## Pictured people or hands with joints
# # # #

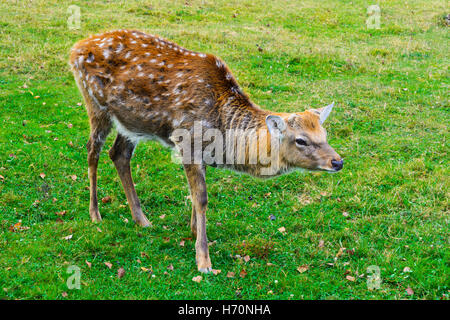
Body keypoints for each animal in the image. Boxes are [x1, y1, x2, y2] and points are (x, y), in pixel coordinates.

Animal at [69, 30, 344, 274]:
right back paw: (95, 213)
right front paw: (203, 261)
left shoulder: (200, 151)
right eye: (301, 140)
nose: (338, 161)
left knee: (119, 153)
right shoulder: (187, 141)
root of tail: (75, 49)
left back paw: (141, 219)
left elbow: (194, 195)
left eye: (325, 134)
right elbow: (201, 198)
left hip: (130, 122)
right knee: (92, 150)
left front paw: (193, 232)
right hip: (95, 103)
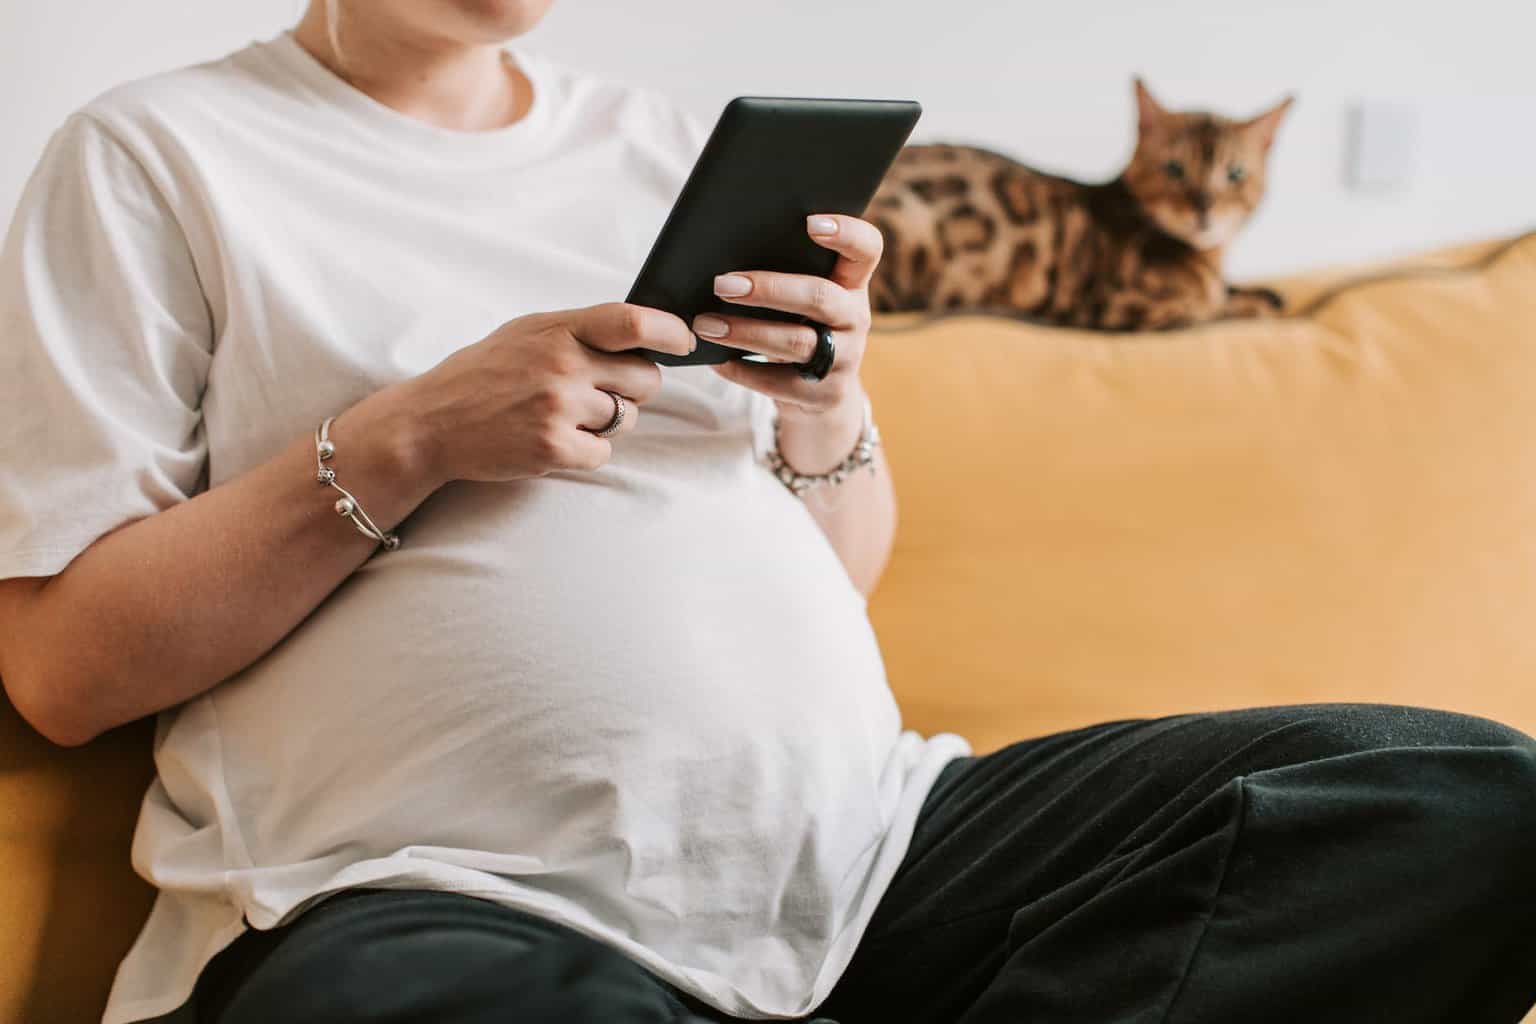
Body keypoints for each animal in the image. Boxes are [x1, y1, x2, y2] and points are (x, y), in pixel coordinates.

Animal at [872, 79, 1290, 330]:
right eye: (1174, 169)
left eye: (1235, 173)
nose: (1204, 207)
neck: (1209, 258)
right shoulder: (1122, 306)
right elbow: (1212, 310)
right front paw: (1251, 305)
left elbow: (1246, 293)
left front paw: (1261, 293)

# # # #

Show, from the entries above, every line that includes the string "shoulder".

left shoulder: (200, 151)
right shoulder: (187, 141)
right shoulder: (1122, 306)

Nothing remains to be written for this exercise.